WHAT THE TASK REQUIRES -
Once the pictures have been excluded, set down each remaining entry word for word.

DATA PROVIDED -

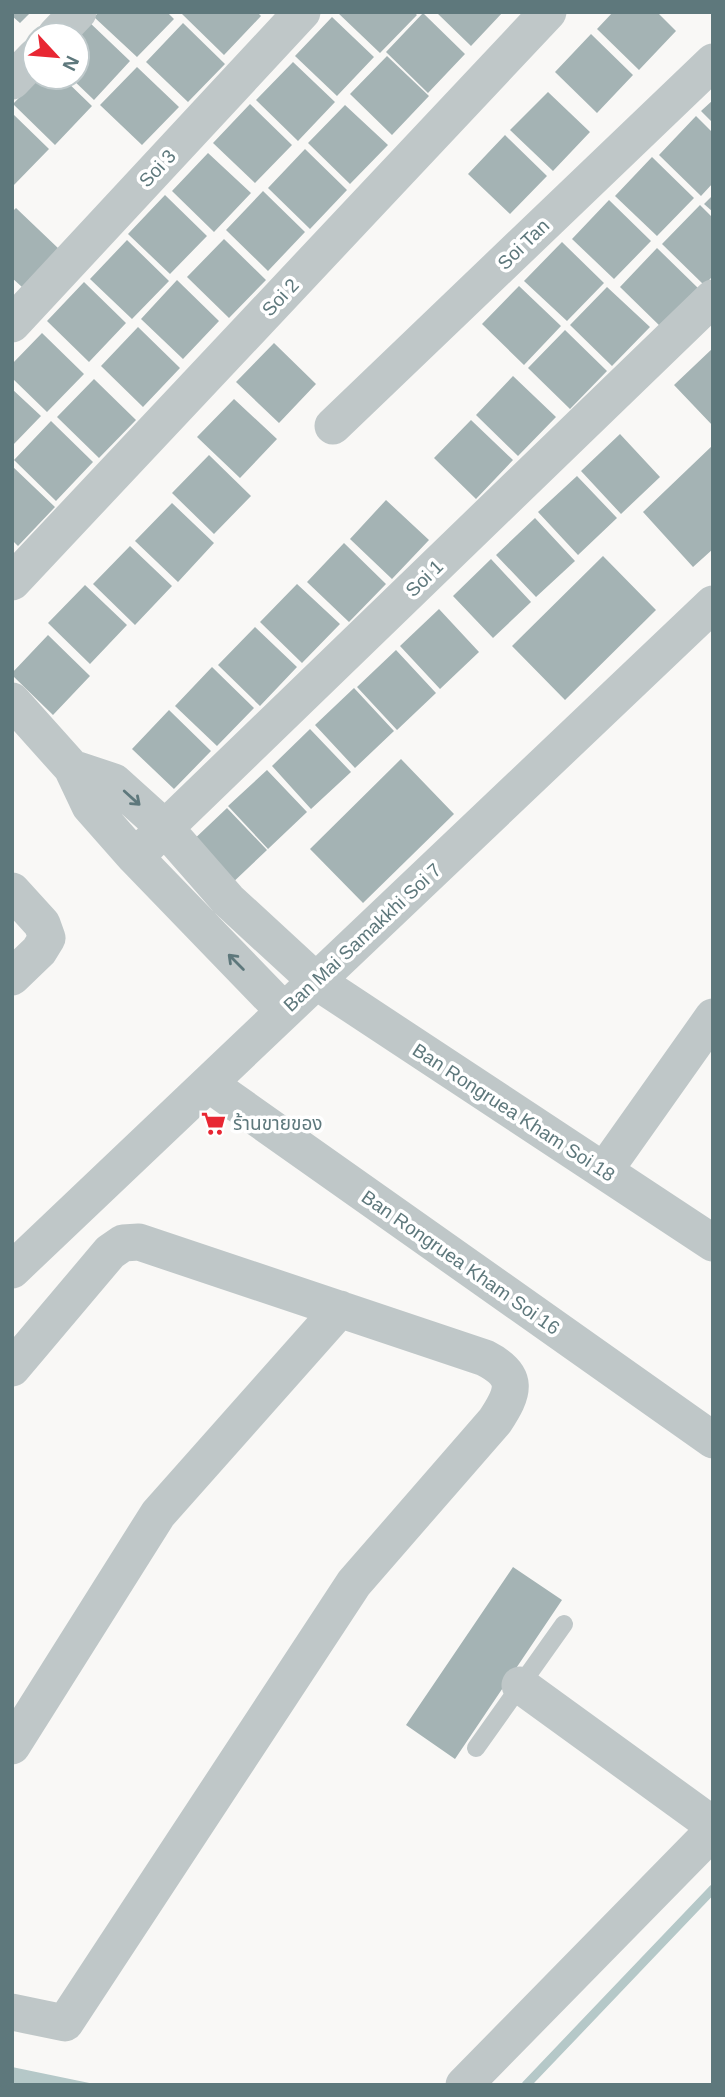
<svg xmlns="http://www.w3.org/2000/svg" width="725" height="2097" font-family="Arial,'Noto Sans Thai',sans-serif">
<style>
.water{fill:#b5c8c8}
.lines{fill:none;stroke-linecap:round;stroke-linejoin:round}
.stream{stroke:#b5c8c8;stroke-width:9}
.building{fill:#a4b3b4}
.service{stroke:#bfc7c8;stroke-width:18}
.minor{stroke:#bfc7c8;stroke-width:37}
.oneway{stroke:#5e787c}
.labels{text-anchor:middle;stroke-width:7;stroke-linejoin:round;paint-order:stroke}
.street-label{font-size:19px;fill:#5e787c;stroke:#fff}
.poi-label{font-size:19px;fill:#5e787c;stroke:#fff;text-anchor:start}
</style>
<rect width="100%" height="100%" fill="#f9f8f6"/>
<path class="water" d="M12,2067L99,2085H12Z"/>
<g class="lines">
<path class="stream" d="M526,2085L713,1889"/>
</g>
<path class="building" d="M12,12H31L20,23L12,16Z
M99,12H167L174,19L137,57L94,17Z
M183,12H257L261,16L224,55L182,14Z
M337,12H414L417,15L380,53Z
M436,12H503L471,46Z
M613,12H657L676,31L639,70L597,29Z
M423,13L465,54L428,93L386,52Z
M332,17L374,57L337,96L295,56Z
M88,21L130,61L94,100L70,77H77V35Z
M183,23L225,64L188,102L146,62Z
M591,34L633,75L597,113L555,72Z
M387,56L429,96L392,135L350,94Z
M293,62L335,102L298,141L256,100Z
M137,67L179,107L142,145L100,105Z
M39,77H62L92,106L55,145L13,104Z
M548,92L590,132L553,171L510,130Z
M713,100V123L701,111Z
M250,104L292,145L255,183L213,143Z
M345,105L388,145L350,184L308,143Z
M12,113L49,149L12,187Z
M696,116L713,133V183L701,196L659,155Z
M505,135L547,176L510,214L468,174Z
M305,149L347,190L310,229L268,188Z
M208,153L251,193L214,232L172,191Z
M652,157L694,198L657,236L615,196Z
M263,191L305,232L268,271L226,230Z
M165,195L207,236L170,274L128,234Z
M713,195V212L704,204Z
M609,200L651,241L614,279L572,239Z
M700,205L713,218V276L704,285L662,244Z
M16,208L59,249L22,287L12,278V212Z
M224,239L266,280L229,318L187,277Z
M127,240L169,281L132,319L90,279Z
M562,242L604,283L567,321L524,281Z
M657,248L699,289L662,328L620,287Z
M177,280L219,321L183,359L141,319Z
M84,282L126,323L89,362L47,321Z
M519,286L561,326L524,365L482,324Z
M607,287L650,327L612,366L570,325Z
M138,327L180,368L143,407L101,366Z
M565,330L607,371L570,409L528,368Z
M42,333L84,374L47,412L12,378V364Z
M274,343L316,384L279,423L236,382Z
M713,348V426L674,385Z
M513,376L556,417L518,456L476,415Z
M94,379L136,420L99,458L57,417Z
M12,389L41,416L12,446Z
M234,399L277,439L240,478L197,437Z
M471,420L513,460L476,499L434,458Z
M51,421L93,462L56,501L14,460Z
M620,434L660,477L621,514L581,471Z
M713,445V549L693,567L643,512Z
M209,455L251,496L214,534L172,493Z
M12,466L55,507L18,546L12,540Z
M577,476L617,518L578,555L538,512Z
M386,500L429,540L392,579L350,539Z
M172,503L214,543L178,582L135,541Z
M535,518L575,561L536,597L496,555Z
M344,543L386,584L349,622L307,582Z
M130,546L172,586L135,625L93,584Z
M603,556L656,610L565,700L512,646Z
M491,559L531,602L493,638L453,596Z
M297,584L340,624L302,663L260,622Z
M85,585L127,625L90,664L48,623Z
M439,609L479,652L440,689L400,646Z
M255,627L297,667L260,706L218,665Z
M48,635L90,676L53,715L12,675V673Z
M396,650L436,693L397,730L357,687Z
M212,667L254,708L217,746L175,706Z
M354,688L394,731L355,768L315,725Z
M169,710L211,751L174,789L132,749Z
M310,729L351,772L311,809L272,766Z
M401,759L454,814L363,903L310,849Z
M267,770L307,812L268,849L228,806Z
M227,808L267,850L228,887L188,845Z
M513,1567L562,1600L455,1759L406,1725Z"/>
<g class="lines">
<path class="service" d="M476,1748L564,1624"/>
<path class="minor" d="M56,35L78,12
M12,81L35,57
M12,324L302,12
M333,426L713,62
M12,582L548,12
M12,701L72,768L90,806L135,857L284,1011
M72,768L114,782L165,828L228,900L316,981L713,1243
M135,857L713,298
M12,891L42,924L47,938L39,951L12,977
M209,1084L713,1440
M604,1171L713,1017
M12,1270L713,604
M12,1368L110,1252L123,1243L139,1242L485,1358C520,1376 514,1392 495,1421L354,1583L65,2023L12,2012
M520,1685L713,1825
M12,1746L158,1514L340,1309
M464,2085L713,1831"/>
</g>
<defs><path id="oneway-shaft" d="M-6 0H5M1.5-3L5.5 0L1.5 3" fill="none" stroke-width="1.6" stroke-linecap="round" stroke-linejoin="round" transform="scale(1.75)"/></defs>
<g class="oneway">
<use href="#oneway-shaft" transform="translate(132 798) rotate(42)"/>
<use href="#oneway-shaft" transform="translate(236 962) rotate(-135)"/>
</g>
<defs>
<symbol id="supermarket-bare" viewBox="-9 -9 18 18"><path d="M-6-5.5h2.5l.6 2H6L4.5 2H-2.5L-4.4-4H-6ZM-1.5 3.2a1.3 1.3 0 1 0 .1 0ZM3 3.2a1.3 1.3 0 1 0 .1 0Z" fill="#e82733" stroke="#fff" stroke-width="2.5" paint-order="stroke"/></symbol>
</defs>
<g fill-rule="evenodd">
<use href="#supermarket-bare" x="196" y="1106" width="35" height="35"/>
</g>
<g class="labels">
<g class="street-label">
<text transform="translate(157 168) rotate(-47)" y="7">Soi 3</text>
<text transform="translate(523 244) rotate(-44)" y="7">Soi Tan</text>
<text transform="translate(280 297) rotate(-47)" y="7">Soi 2</text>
<text transform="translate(424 578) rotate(-44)" y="7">Soi 1</text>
<text transform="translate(362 937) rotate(-43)" y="7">Ban Mai Samakkhi Soi 7</text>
<text transform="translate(514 1112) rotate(33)" y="7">Ban Rongruea Kham Soi 18</text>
<text transform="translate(461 1262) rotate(35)" y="7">Ban Rongruea Kham Soi 16</text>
</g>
<g class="poi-label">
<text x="233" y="1130">ร้านขายของ</text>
</g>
</g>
<rect width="725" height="2097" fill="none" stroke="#5e787c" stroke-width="28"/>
<g transform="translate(56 56) rotate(116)"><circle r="33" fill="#ffffff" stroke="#bfc9cb" stroke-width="2"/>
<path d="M0-5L12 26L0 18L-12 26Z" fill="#e82733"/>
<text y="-10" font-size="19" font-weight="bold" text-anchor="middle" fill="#5e787c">N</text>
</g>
</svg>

SOLUTION FOR THIS EXERCISE -
<svg xmlns="http://www.w3.org/2000/svg" width="725" height="2097" font-family="Arial,'Noto Sans Thai',sans-serif">
<style>
.water{fill:#b5c8c8}
.lines{fill:none;stroke-linecap:round;stroke-linejoin:round}
.stream{stroke:#b5c8c8;stroke-width:9}
.building{fill:#a4b3b4}
.service{stroke:#bfc7c8;stroke-width:18}
.minor{stroke:#bfc7c8;stroke-width:37}
.oneway{stroke:#5e787c}
.labels{text-anchor:middle;stroke-width:7;stroke-linejoin:round;paint-order:stroke}
.street-label{font-size:19px;fill:#5e787c;stroke:#fff}
.poi-label{font-size:19px;fill:#5e787c;stroke:#fff;text-anchor:start}
</style>
<rect width="100%" height="100%" fill="#f9f8f6"/>
<path class="water" d="M12,2067L99,2085H12Z"/>
<g class="lines">
<path class="stream" d="M526,2085L713,1889"/>
</g>
<path class="building" d="M12,12H31L20,23L12,16Z
M99,12H167L174,19L137,57L94,17Z
M183,12H257L261,16L224,55L182,14Z
M337,12H414L417,15L380,53Z
M436,12H503L471,46Z
M613,12H657L676,31L639,70L597,29Z
M423,13L465,54L428,93L386,52Z
M332,17L374,57L337,96L295,56Z
M88,21L130,61L94,100L70,77H77V35Z
M183,23L225,64L188,102L146,62Z
M591,34L633,75L597,113L555,72Z
M387,56L429,96L392,135L350,94Z
M293,62L335,102L298,141L256,100Z
M137,67L179,107L142,145L100,105Z
M39,77H62L92,106L55,145L13,104Z
M548,92L590,132L553,171L510,130Z
M713,100V123L701,111Z
M250,104L292,145L255,183L213,143Z
M345,105L388,145L350,184L308,143Z
M12,113L49,149L12,187Z
M696,116L713,133V183L701,196L659,155Z
M505,135L547,176L510,214L468,174Z
M305,149L347,190L310,229L268,188Z
M208,153L251,193L214,232L172,191Z
M652,157L694,198L657,236L615,196Z
M263,191L305,232L268,271L226,230Z
M165,195L207,236L170,274L128,234Z
M713,195V212L704,204Z
M609,200L651,241L614,279L572,239Z
M700,205L713,218V276L704,285L662,244Z
M16,208L59,249L22,287L12,278V212Z
M224,239L266,280L229,318L187,277Z
M127,240L169,281L132,319L90,279Z
M562,242L604,283L567,321L524,281Z
M657,248L699,289L662,328L620,287Z
M177,280L219,321L183,359L141,319Z
M84,282L126,323L89,362L47,321Z
M519,286L561,326L524,365L482,324Z
M607,287L650,327L612,366L570,325Z
M138,327L180,368L143,407L101,366Z
M565,330L607,371L570,409L528,368Z
M42,333L84,374L47,412L12,378V364Z
M274,343L316,384L279,423L236,382Z
M713,348V426L674,385Z
M513,376L556,417L518,456L476,415Z
M94,379L136,420L99,458L57,417Z
M12,389L41,416L12,446Z
M234,399L277,439L240,478L197,437Z
M471,420L513,460L476,499L434,458Z
M51,421L93,462L56,501L14,460Z
M620,434L660,477L621,514L581,471Z
M713,445V549L693,567L643,512Z
M209,455L251,496L214,534L172,493Z
M12,466L55,507L18,546L12,540Z
M577,476L617,518L578,555L538,512Z
M386,500L429,540L392,579L350,539Z
M172,503L214,543L178,582L135,541Z
M535,518L575,561L536,597L496,555Z
M344,543L386,584L349,622L307,582Z
M130,546L172,586L135,625L93,584Z
M603,556L656,610L565,700L512,646Z
M491,559L531,602L493,638L453,596Z
M297,584L340,624L302,663L260,622Z
M85,585L127,625L90,664L48,623Z
M439,609L479,652L440,689L400,646Z
M255,627L297,667L260,706L218,665Z
M48,635L90,676L53,715L12,675V673Z
M396,650L436,693L397,730L357,687Z
M212,667L254,708L217,746L175,706Z
M354,688L394,731L355,768L315,725Z
M169,710L211,751L174,789L132,749Z
M310,729L351,772L311,809L272,766Z
M401,759L454,814L363,903L310,849Z
M267,770L307,812L268,849L228,806Z
M227,808L267,850L228,887L188,845Z
M513,1567L562,1600L455,1759L406,1725Z"/>
<g class="lines">
<path class="service" d="M476,1748L564,1624"/>
<path class="minor" d="M56,35L78,12
M12,81L35,57
M12,324L302,12
M333,426L713,62
M12,582L548,12
M12,701L72,768L90,806L135,857L284,1011
M72,768L114,782L165,828L228,900L316,981L713,1243
M135,857L713,298
M12,891L42,924L47,938L39,951L12,977
M209,1084L713,1440
M604,1171L713,1017
M12,1270L713,604
M12,1368L110,1252L123,1243L139,1242L485,1358C520,1376 514,1392 495,1421L354,1583L65,2023L12,2012
M520,1685L713,1825
M12,1746L158,1514L340,1309
M464,2085L713,1831"/>
</g>
<defs><path id="oneway-shaft" d="M-6 0H5M1.5-3L5.5 0L1.5 3" fill="none" stroke-width="1.6" stroke-linecap="round" stroke-linejoin="round" transform="scale(1.75)"/></defs>
<g class="oneway">
<use href="#oneway-shaft" transform="translate(132 798) rotate(42)"/>
<use href="#oneway-shaft" transform="translate(236 962) rotate(-135)"/>
</g>
<defs>
<symbol id="supermarket-bare" viewBox="-9 -9 18 18"><path d="M-6-5.5h2.5l.6 2H6L4.5 2H-2.5L-4.4-4H-6ZM-1.5 3.2a1.3 1.3 0 1 0 .1 0ZM3 3.2a1.3 1.3 0 1 0 .1 0Z" fill="#e82733" stroke="#fff" stroke-width="2.5" paint-order="stroke"/></symbol>
</defs>
<g fill-rule="evenodd">
<use href="#supermarket-bare" x="196" y="1106" width="35" height="35"/>
</g>
<g class="labels">
<g class="street-label">
<text transform="translate(157 168) rotate(-47)" y="7">Soi 3</text>
<text transform="translate(523 244) rotate(-44)" y="7">Soi Tan</text>
<text transform="translate(280 297) rotate(-47)" y="7">Soi 2</text>
<text transform="translate(424 578) rotate(-44)" y="7">Soi 1</text>
<text transform="translate(362 937) rotate(-43)" y="7">Ban Mai Samakkhi Soi 7</text>
<text transform="translate(514 1112) rotate(33)" y="7">Ban Rongruea Kham Soi 18</text>
<text transform="translate(461 1262) rotate(35)" y="7">Ban Rongruea Kham Soi 16</text>
</g>
<g class="poi-label">
<text x="233" y="1130">ร้านขายของ</text>
</g>
</g>
<rect width="725" height="2097" fill="none" stroke="#5e787c" stroke-width="28"/>
<g transform="translate(56 56) rotate(116)"><circle r="33" fill="#ffffff" stroke="#bfc9cb" stroke-width="2"/>
<path d="M0-5L12 26L0 18L-12 26Z" fill="#e82733"/>
<text y="-10" font-size="19" font-weight="bold" text-anchor="middle" fill="#5e787c">N</text>
</g>
</svg>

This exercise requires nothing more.